(Items listed in a dataset)
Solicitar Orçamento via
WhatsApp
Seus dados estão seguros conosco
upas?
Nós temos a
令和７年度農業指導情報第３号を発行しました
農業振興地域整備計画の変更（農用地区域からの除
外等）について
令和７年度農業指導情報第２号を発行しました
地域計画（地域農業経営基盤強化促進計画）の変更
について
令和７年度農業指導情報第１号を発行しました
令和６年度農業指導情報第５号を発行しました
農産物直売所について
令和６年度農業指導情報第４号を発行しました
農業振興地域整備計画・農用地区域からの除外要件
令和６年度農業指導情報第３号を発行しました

--

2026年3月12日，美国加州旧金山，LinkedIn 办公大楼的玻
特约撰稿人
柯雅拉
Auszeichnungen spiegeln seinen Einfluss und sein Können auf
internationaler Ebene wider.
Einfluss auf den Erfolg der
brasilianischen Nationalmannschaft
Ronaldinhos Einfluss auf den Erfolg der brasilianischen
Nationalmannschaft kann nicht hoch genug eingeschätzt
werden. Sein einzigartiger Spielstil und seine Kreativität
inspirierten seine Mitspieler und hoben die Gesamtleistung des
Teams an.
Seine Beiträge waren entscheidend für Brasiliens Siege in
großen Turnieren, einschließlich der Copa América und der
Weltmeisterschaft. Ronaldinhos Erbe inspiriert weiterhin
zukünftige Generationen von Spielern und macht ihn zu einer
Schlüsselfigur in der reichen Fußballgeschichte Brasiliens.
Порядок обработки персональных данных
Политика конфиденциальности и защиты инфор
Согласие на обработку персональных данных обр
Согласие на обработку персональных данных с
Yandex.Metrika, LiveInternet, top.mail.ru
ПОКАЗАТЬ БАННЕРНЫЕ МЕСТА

## HOW TO COMPLETE THIS TASK
Copy out each line of the data above, exactly, if it lies between the line holding "Solicitar Orçamento via" and the line holding "令和６年度農業指導情報第３号を発行しました", inclusive; copy no other line.

## PROBLEM SOLUTION
Solicitar Orçamento via
WhatsApp
Seus dados estão seguros conosco
upas?
Nós temos a
令和７年度農業指導情報第３号を発行しました
農業振興地域整備計画の変更（農用地区域からの除
外等）について
令和７年度農業指導情報第２号を発行しました
地域計画（地域農業経営基盤強化促進計画）の変更
について
令和７年度農業指導情報第１号を発行しました
令和６年度農業指導情報第５号を発行しました
農産物直売所について
令和６年度農業指導情報第４号を発行しました
農業振興地域整備計画・農用地区域からの除外要件
令和６年度農業指導情報第３号を発行しました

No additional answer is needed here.